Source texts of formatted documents
________

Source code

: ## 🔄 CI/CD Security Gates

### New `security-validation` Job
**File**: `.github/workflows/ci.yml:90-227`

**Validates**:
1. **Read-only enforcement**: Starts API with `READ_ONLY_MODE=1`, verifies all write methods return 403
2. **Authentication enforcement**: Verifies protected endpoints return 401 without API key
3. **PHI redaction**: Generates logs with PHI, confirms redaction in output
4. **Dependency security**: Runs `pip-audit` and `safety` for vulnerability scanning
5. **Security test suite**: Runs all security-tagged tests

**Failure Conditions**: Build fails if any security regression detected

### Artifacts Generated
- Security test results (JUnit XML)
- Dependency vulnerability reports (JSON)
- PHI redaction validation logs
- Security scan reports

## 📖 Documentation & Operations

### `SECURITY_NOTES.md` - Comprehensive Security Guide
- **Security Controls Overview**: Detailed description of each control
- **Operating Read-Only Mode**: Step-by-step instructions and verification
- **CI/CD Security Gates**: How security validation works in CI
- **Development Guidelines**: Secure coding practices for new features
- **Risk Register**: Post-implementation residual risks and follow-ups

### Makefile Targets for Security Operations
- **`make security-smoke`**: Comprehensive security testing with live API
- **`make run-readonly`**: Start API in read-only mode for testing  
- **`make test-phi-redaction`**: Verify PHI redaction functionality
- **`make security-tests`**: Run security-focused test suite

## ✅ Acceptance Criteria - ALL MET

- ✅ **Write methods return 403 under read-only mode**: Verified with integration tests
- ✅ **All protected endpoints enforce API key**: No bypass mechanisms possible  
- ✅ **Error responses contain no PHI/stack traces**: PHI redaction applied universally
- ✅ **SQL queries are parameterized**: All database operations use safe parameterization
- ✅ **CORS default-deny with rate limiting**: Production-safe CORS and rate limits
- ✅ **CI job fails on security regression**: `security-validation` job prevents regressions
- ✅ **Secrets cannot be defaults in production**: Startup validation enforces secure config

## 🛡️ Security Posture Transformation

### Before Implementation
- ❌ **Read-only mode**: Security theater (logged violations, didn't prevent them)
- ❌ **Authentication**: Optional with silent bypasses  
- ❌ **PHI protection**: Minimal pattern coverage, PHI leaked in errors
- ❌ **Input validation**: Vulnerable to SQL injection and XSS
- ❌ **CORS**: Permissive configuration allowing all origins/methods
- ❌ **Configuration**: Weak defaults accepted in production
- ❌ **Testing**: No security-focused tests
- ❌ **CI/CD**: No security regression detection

________

▶ [TASK BRIEF]: The output should restate the data exactly, with no line missing.

▶ [OUTPUT OF THE TASK]:
Source code

: ## 🔄 CI/CD Security Gates

### New `security-validation` Job
**File**: `.github/workflows/ci.yml:90-227`

**Validates**:
1. **Read-only enforcement**: Starts API with `READ_ONLY_MODE=1`, verifies all write methods return 403
2. **Authentication enforcement**: Verifies protected endpoints return 401 without API key
3. **PHI redaction**: Generates logs with PHI, confirms redaction in output
4. **Dependency security**: Runs `pip-audit` and `safety` for vulnerability scanning
5. **Security test suite**: Runs all security-tagged tests

**Failure Conditions**: Build fails if any security regression detected

### Artifacts Generated
- Security test results (JUnit XML)
- Dependency vulnerability reports (JSON)
- PHI redaction validation logs
- Security scan reports

## 📖 Documentation & Operations

### `SECURITY_NOTES.md` - Comprehensive Security Guide
- **Security Controls Overview**: Detailed description of each control
- **Operating Read-Only Mode**: Step-by-step instructions and verification
- **CI/CD Security Gates**: How security validation works in CI
- **Development Guidelines**: Secure coding practices for new features
- **Risk Register**: Post-implementation residual risks and follow-ups

### Makefile Targets for Security Operations
- **`make security-smoke`**: Comprehensive security testing with live API
- **`make run-readonly`**: Start API in read-only mode for testing  
- **`make test-phi-redaction`**: Verify PHI redaction functionality
- **`make security-tests`**: Run security-focused test suite

## ✅ Acceptance Criteria - ALL MET

- ✅ **Write methods return 403 under read-only mode**: Verified with integration tests
- ✅ **All protected endpoints enforce API key**: No bypass mechanisms possible  
- ✅ **Error responses contain no PHI/stack traces**: PHI redaction applied universally
- ✅ **SQL queries are parameterized**: All database operations use safe parameterization
- ✅ **CORS default-deny with rate limiting**: Production-safe CORS and rate limits
- ✅ **CI job fails on security regression**: `security-validation` job prevents regressions
- ✅ **Secrets cannot be defaults in production**: Startup validation enforces secure config

## 🛡️ Security Posture Transformation

### Before Implementation
- ❌ **Read-only mode**: Security theater (logged violations, didn't prevent them)
- ❌ **Authentication**: Optional with silent bypasses  
- ❌ **PHI protection**: Minimal pattern coverage, PHI leaked in errors
- ❌ **Input validation**: Vulnerable to SQL injection and XSS
- ❌ **CORS**: Permissive configuration allowing all origins/methods
- ❌ **Configuration**: Weak defaults accepted in production
- ❌ **Testing**: No security-focused tests
- ❌ **CI/CD**: No security regression detection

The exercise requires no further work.